Butet pun tak masalah dengan jawaban tak memuaskan pejabat itu. Yang penting dirinya sudah bersuara pada ketidakberesan yang terjadi di depan matanya.
"Saya hanya bisa beri masukan, mumpung dia punya kekuasaan dan jabatan agar bisa berpikir agak kreatif, saya memang agak marah saat itu," ujar Butet.
Butet mengadukan persoalan itu ke Mahfud yang jabatannya lebih tinggi sebagai menteri koordinator agar bisa membantu menyelesaikan persoalan negara dalam menangani Covid-19 tidak asal-asalan.

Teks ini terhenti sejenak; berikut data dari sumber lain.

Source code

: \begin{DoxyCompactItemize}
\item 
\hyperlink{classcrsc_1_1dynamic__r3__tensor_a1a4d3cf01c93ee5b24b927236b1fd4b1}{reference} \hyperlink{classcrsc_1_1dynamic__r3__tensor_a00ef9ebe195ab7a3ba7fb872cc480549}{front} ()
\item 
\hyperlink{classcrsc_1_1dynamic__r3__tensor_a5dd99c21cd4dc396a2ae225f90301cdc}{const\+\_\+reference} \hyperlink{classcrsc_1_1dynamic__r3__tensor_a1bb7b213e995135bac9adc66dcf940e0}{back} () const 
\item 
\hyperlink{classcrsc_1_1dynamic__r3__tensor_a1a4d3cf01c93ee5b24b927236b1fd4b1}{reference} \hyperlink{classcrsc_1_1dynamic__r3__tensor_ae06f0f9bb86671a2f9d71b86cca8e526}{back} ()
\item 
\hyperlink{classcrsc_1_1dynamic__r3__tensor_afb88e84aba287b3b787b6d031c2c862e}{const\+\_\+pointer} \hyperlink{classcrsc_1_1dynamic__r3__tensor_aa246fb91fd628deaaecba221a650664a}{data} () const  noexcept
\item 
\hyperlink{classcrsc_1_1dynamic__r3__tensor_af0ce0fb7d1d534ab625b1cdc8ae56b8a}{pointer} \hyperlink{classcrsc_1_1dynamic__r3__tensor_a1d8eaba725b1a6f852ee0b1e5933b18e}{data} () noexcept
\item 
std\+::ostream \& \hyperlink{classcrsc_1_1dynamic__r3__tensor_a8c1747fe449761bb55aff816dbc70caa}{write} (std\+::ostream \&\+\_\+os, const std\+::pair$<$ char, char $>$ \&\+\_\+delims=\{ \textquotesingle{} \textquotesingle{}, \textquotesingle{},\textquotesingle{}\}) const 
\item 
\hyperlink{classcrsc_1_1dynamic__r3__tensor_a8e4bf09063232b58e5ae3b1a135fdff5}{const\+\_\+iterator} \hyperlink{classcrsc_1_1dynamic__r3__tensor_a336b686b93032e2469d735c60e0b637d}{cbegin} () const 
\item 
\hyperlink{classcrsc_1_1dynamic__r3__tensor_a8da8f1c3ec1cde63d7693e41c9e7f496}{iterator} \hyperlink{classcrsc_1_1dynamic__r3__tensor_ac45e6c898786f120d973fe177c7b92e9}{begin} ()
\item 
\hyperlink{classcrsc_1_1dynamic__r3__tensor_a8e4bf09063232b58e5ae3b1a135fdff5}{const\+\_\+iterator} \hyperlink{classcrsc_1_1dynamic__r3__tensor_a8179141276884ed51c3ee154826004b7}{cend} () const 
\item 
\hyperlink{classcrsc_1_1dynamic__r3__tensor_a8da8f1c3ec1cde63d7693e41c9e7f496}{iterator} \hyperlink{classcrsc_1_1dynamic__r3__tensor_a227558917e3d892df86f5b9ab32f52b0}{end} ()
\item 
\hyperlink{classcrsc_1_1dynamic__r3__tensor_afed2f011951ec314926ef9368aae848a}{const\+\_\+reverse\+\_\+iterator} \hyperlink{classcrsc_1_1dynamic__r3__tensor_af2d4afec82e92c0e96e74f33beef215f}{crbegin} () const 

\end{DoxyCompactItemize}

Mahfud pun berjanji akan menyampaikan pemikiran itu kepada kementerian terkait, yakni Kemenparekraf.
Mahfud sepakat jika bagi seniman memang poin pokoknya bukan soal bagaimana bantuan sosial itu secepat-cepatnya cair. Namun juga ada program yang sekiranya tetap menghargai seniman dalam karyanya.
Hanya saja Mahfud tak menampik birokrasi yang saat ini terbentuk merupakan wajah birokrasi warisan Orde Baru yang masih proses reformasi. Dimana untuk mengeluarkan anggaran semuanya harus tercatat dan membuat prosesnya berbelit serta lama.
"Birokrasi kita dulu saat Orde Baru itu kan ditata kalau keluarkan uang harus jelas sehingga kerjakan seperti itu terhambat," katanya
"Sebenarnya Kemenparekraf punya dana besar untuk seniman, tapi dititipkan Kemensos," ujarnya.